┌─ Document passage
The problem with the second solution is that seqfeatures (here exon for 
example) have the same rank, the same source and the same type from the 
seqfeature table point of view. So you can't insert it cause of the 
BIOSQL schema rules which don't care of the name attribute.

My question is why don't we care ?

I hope I am clear...

Florian
Le 20/01/2012 19:06, Hilmar Lapp a écrit :
> Florian -
>
> I'll add that aside from being better aligned with our procedures for integrating code contributions, this would also make it easier for us and more recognizable for everyone to attribute these changes to you, because the git commit logs will do this rather than it being buried in a commit message string. So there's an actual benefit for you as the contributor.
>
> 	-hilmar
>
> On Jan 20, 2012, at 11:50 AM, Fields, Christopher J wrote:
>
>> Florian,
>>
>> Re: patches, we can accept these, but I would like to point out the code is publicly available on github:
>>
>>     https://github.com/bioperl/bioperl-db
>>
>> The fastest way to contribute is to create a github account, fork the code from that repository, checkout a local copy using git, then push the changes back to your fork so they are not lost.  You can then submit a pull request that should appear on the bioperl developers mailing list, where one of us can simply (via the github interface) merge your changes in.
>>
>> chris
>>
>> On Jan 20, 2012, at 10:45 AM, lajus wrote:
>>
>>> Hi all,
>>>
>>> As I have said, I've worked on SeqFeatureAdaptor to also persist and retrieve sub-features.
>>> My code is in attachment:
>>>
>>>    I have modified the last stable version of :
>>>            - Bio/DB/BioSQL/SeqFeatureAdaptor.pm
>>>            - Bio/DB/BIOSQL/SeqAdaptor.pm
>>>    I have created:
>>>            - Bio/SeqFeature/SeqFeatureRealtionship.pm
>>>            - Bio/DB/BioSQL/SeqFeatureRealtionshipAdaptor.pm
>>>            some tests:
>>>            - SeqFeatureRealtionship.t (very simple test for the also rally simple SeqFeatureRealtionship class)
>>>            - SeqFeatureRealtionshipAdaptor.t (test persistent of subfeatures object in database. Need a database with BioSQL to connect with (even if no commit is done)) =>  I have only tested with a PostGres database ...
>>>
>>> If you have advices, questions about my implementation or about my tests, don't hesitate to tell me.
>>>
>>> Is there a way to include my modifications to a future release of BioPerl ?
└─
┌─ Extracted entries
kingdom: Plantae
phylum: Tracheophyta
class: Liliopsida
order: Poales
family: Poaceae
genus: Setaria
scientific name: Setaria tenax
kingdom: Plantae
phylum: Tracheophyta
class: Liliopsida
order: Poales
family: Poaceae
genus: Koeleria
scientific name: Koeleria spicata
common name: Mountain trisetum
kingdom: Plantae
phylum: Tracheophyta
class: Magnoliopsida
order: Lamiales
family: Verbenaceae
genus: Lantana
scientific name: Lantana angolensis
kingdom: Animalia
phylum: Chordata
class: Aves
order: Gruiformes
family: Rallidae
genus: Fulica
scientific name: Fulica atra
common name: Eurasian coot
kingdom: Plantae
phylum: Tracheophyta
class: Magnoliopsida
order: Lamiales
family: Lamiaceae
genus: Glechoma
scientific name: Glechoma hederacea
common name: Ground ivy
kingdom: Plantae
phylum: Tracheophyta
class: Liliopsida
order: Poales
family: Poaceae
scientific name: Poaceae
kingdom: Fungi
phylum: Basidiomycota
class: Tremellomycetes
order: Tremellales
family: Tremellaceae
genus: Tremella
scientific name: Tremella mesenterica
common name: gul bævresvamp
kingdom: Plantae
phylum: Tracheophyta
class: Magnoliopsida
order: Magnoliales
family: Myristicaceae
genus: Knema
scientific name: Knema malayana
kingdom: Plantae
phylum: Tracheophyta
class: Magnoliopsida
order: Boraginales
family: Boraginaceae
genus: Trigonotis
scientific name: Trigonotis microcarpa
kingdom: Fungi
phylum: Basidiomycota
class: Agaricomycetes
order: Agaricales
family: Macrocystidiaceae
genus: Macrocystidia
└─
What to work on:
Answer these questions about the BioSQL mailing-list thread.
(a) What is the only kind of database lajus says the tests were run against?
(b) At what web address does Fields say the code is publicly available?
(c) According to Hilmar Lapp, what would attribute the changes to the contributor instead of a commit message string?

Reply to the exercise:
(a) A PostGres database.
(b) https://github.com/bioperl/bioperl-db
(c) The git commit logs.